Segment Start: Exercise input

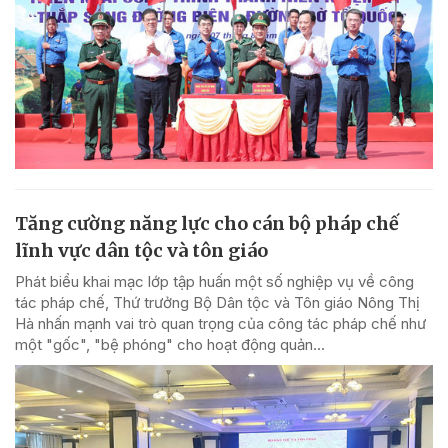
Tăng cường năng lực cho cán bộ pháp chế
lĩnh vực dân tộc và tôn giáo
Phát biểu khai mạc lớp tập huấn một số nghiệp vụ về công
tác pháp chế, Thứ trưởng Bộ Dân tộc và Tôn giáo Nông Thị
Hà nhấn mạnh vai trò quan trọng của công tác pháp chế như
một "gốc", "bệ phóng" cho hoạt động quản...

Segment End: Exercise input

Work order: Without the images, write out all of the records exactly.

Output of the exercise:
Tăng cường năng lực cho cán bộ pháp chế
lĩnh vực dân tộc và tôn giáo
Phát biểu khai mạc lớp tập huấn một số nghiệp vụ về công
tác pháp chế, Thứ trưởng Bộ Dân tộc và Tôn giáo Nông Thị
Hà nhấn mạnh vai trò quan trọng của công tác pháp chế như
một "gốc", "bệ phóng" cho hoạt động quản...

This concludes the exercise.